【1995 Archives】
Hard995 ArchivesFast
Our Daily Correspondent

Don’t ask. (From the V Squared ad.)
If, by any chance, you read the print edition of the Sunday New York Times, as I did around two in the morning, perhaps you, too, were arrested by the full-page advertisement on A23. 11-YEAR-OLD, TWIN ROCKERS, VITTORIO AND VINCENZO OF V² SWEEP LOS ANGELES MUSIC AWARDS! blares the headline. There are seven accompanying photographs. “V² rocked the Avalon Theater, leaving no doubt that they owned the night and their 7 nomination categories,” reads one caption. “Standing ‘O’ for Vittorio and Vincenzo, 11-year-old superstars!” says another. The picture is of a bunch of grown-ups; one of them is sort of standing up.
The text is laid out like a news story:
Rock N Roll history was made by Santa Rosa, CA home grown rock sensations, Vittorio and Vincenzo of V² (pronounced V Squared). The boys, who only started playing music a few years ago at Rock Star University, Santa Rosa, became the youngest artists to ever perform at the Los Angeles Music Awards, thrilling the sold out crowd of Hollywood celebrities, music industry executives, and music fans lucky enough to secure a ticket to see these future Rock N Roll Hall of Famers perform. Vittorio and Vincenzo did not disappoint.

◆ ◆ ◆ ◆ ◆ ◆ ◆

[Problem requirements]: In the ad quoted in the column, what makes the night Rock N Roll history? Explain in one to three sentences.

[Records shown]:
◆ ◆ ◆ ◆ ◆ ◆ ◆

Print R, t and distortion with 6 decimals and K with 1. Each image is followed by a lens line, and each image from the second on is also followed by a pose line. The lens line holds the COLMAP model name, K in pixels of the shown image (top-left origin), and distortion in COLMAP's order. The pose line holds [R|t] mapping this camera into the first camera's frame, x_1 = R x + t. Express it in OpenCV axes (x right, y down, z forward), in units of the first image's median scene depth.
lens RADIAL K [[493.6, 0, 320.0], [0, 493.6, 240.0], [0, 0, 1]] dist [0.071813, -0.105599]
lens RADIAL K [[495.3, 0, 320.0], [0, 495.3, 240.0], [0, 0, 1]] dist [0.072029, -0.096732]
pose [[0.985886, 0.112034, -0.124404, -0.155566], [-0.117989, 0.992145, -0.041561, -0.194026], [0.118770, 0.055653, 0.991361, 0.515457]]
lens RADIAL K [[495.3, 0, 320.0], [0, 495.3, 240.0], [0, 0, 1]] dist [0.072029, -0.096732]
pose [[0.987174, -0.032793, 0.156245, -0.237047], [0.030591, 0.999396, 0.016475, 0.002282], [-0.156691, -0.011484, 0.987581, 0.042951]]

◆ ◆ ◆ ◆ ◆ ◆ ◆

[Exercise response]: Vittorio and Vincenzo became the youngest artists ever to perform at the Los Angeles Music Awards. They had started playing music at Rock Star University in Santa Rosa only a few years earlier.